[Supplied data Boundary: Start]

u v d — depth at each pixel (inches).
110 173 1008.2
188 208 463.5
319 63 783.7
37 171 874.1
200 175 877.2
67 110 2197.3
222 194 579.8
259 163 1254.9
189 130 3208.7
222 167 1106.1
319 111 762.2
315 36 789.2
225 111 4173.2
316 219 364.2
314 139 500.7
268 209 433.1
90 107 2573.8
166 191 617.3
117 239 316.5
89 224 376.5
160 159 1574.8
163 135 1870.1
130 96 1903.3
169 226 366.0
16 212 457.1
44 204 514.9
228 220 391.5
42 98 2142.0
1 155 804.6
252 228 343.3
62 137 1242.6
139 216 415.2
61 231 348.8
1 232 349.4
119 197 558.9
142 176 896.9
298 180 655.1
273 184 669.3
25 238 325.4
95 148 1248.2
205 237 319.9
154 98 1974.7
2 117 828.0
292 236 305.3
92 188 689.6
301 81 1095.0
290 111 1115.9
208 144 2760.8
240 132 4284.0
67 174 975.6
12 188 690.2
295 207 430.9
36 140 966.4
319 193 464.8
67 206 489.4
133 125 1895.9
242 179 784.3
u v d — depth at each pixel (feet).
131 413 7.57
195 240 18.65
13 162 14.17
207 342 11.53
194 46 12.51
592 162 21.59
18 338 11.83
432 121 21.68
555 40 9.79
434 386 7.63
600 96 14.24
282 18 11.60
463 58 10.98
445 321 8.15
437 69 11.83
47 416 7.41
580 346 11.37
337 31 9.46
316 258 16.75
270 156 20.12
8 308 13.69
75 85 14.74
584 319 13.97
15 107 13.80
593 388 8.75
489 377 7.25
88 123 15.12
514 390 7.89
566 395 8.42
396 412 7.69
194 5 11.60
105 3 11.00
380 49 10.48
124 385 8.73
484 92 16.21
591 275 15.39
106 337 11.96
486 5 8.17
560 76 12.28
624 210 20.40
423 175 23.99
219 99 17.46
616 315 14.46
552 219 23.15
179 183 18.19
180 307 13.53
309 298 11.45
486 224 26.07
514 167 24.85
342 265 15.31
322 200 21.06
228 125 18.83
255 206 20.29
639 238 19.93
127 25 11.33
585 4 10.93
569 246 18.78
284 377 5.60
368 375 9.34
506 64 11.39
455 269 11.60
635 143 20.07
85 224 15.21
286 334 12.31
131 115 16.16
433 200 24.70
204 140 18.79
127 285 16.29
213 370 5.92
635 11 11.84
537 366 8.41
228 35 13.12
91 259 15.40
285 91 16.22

[Supplied data Boundary: End]

### Prompt
Write out every record exactly as it appears above.

### Output for this exercise
u v d — depth at each pixel (inches).
110 173 1008.2
188 208 463.5
319 63 783.7
37 171 874.1
200 175 877.2
67 110 2197.3
222 194 579.8
259 163 1254.9
189 130 3208.7
222 167 1106.1
319 111 762.2
315 36 789.2
225 111 4173.2
316 219 364.2
314 139 500.7
268 209 433.1
90 107 2573.8
166 191 617.3
117 239 316.5
89 224 376.5
160 159 1574.8
163 135 1870.1
130 96 1903.3
169 226 366.0
16 212 457.1
44 204 514.9
228 220 391.5
42 98 2142.0
1 155 804.6
252 228 343.3
62 137 1242.6
139 216 415.2
61 231 348.8
1 232 349.4
119 197 558.9
142 176 896.9
298 180 655.1
273 184 669.3
25 238 325.4
95 148 1248.2
205 237 319.9
154 98 1974.7
2 117 828.0
292 236 305.3
92 188 689.6
301 81 1095.0
290 111 1115.9
208 144 2760.8
240 132 4284.0
67 174 975.6
12 188 690.2
295 207 430.9
36 140 966.4
319 193 464.8
67 206 489.4
133 125 1895.9
242 179 784.3
u v d — depth at each pixel (feet).
131 413 7.57
195 240 18.65
13 162 14.17
207 342 11.53
194 46 12.51
592 162 21.59
18 338 11.83
432 121 21.68
555 40 9.79
434 386 7.63
600 96 14.24
282 18 11.60
463 58 10.98
445 321 8.15
437 69 11.83
47 416 7.41
580 346 11.37
337 31 9.46
316 258 16.75
270 156 20.12
8 308 13.69
75 85 14.74
584 319 13.97
15 107 13.80
593 388 8.75
489 377 7.25
88 123 15.12
514 390 7.89
566 395 8.42
396 412 7.69
194 5 11.60
105 3 11.00
380 49 10.48
124 385 8.73
484 92 16.21
591 275 15.39
106 337 11.96
486 5 8.17
560 76 12.28
624 210 20.40
423 175 23.99
219 99 17.46
616 315 14.46
552 219 23.15
179 183 18.19
180 307 13.53
309 298 11.45
486 224 26.07
514 167 24.85
342 265 15.31
322 200 21.06
228 125 18.83
255 206 20.29
639 238 19.93
127 25 11.33
585 4 10.93
569 246 18.78
284 377 5.60
368 375 9.34
506 64 11.39
455 269 11.60
635 143 20.07
85 224 15.21
286 334 12.31
131 115 16.16
433 200 24.70
204 140 18.79
127 285 16.29
213 370 5.92
635 11 11.84
537 366 8.41
228 35 13.12
91 259 15.40
285 91 16.22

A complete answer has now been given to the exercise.